EXTRAIT DE PAGE →
--

« Ça va taper très fort », ou le spectre d’une nouvelle guerre des prix dans les supermarchés

Rédigé le 15/06/2020


Conséquence de la crise sanitaire, les enseignes s’attendent à faire le grand écart entre les consommateurs ayant perdu du pouvoir d’achat et ceux qui voudront plus de bio.

 

« Le monde d’après ? Cela risque d’être le monde d’avant mais en pire. » Chez Système U, au siège, on s’inquiète déjà de la deuxième vague. Pas de l’épidémie de Covid-19, mais celle de la guerre des prix entre les enseignes de distribution alimentaire. Elle couve déjà pour la rentrée, alimentée par une volonté d’attirer des consommateurs confrontés à une baisse de revenus due à la hausse du chômage. « Si l’entreprise dans laquelle je travaille n’avait pas eu son prêt garanti par l’Etat, elle avait prévu de déposer le bilan courant juillet-août pour que ce soit discret », raconte un cadre officiant dans une société de prestation de service.

Selon un baromètre Cofidis publié le 4 juin, quatre Français sur dix déclarent que leur situation financière personnelle est déjà touchée par les conséquences économiques de la crise sanitaire. Et pas uniquement ceux qui étaient déjà fragiles financièrement, mais aussi ceux dont l’activité s’est drastiquement réduite ou arrêtée comme les commerçants, les artisans et chefs d’entreprise, ou les ouvriers. Six Français sur dix estiment qu’elle le sera encore plus dans les prochains mois, tandis que près d’un sur deux se dit inquiet pour son avenir professionnel.

« Ils vont se ruer sur les prix bas »

--

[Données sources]
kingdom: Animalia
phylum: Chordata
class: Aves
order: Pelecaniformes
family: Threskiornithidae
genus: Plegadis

--

CONSIGNES →
1. Modifiez l'article sur la guerre des prix : recopiez-le depuis « Rédigé le 15/06/2020 » jusqu'à « plus de bio. » inclus, en remplaçant « bio » par « produits locaux ».
2. D'après l'article sur la guerre des prix, combien de Français déclarent, selon le baromètre Cofidis, que leur situation financière personnelle est déjà touchée par la crise sanitaire ?
3. Reprenez l'article sur la guerre des prix là où il s'arrête et poursuivez-en la rédaction.
Les enregistrements ne jouent aucun rôle dans ce travail.

CORRIGÉS →
1.
Rédigé le 15/06/2020


Conséquence de la crise sanitaire, les enseignes s’attendent à faire le grand écart entre les consommateurs ayant perdu du pouvoir d’achat et ceux qui voudront plus de produits locaux.

2. Quatre Français sur dix.

3.
Les enseignes de distribution alimentaire s’attendent donc à une recrudescence de clients en manque de pouvoir d’achat, dès la rentrée prochaine, une fois qu’ils auront dépensé leurs dernières économies durant les vacances. « Ils vont se ruer sur des prix bas, ce qui va relancer la guerre des prix en amont, craint-on chez Système U. Les enseignes qui ont perdu des parts de marché pendant la crise vont vouloir les retrouver. Ça va taper très fort, ce qui va mettre à mal une évolution positive qui pointait son nez depuis les Etats généraux de l’alimentation. » Carrefour et E. Leclerc ont d’ores et déjà dégainé une campagne publicitaire dans les médias sur la défense du budget des Français.

Les industriels s’inquiètent. « L’alimentaire a été plutôt épargné pendant la période de confinement par rapport à d’autres secteurs. On va rentrer maintenant dans la crise économique avec les problèmes de pouvoir d’achat et la problématique des prix en grande distribution », affirme Emmanuel Besnier, président du conseil de surveillance du groupe Lactalis, dont les produits laitiers à la marque Président ou Lactel (lait, beurre, emmental) se sont arrachés en rayon pendant le confinement. Il s’interroge sur la position des distributeurs, avec le risque de « renouveau du discours sur la lutte pour le pouvoir d’achat ». Le premier test devrait être la reprise des négociations sur les « augmentations de prix des produits à marques de distributeurs [MDD] que certains distributeurs ont interrompu au moment du Covid », ajoute M. Besnier.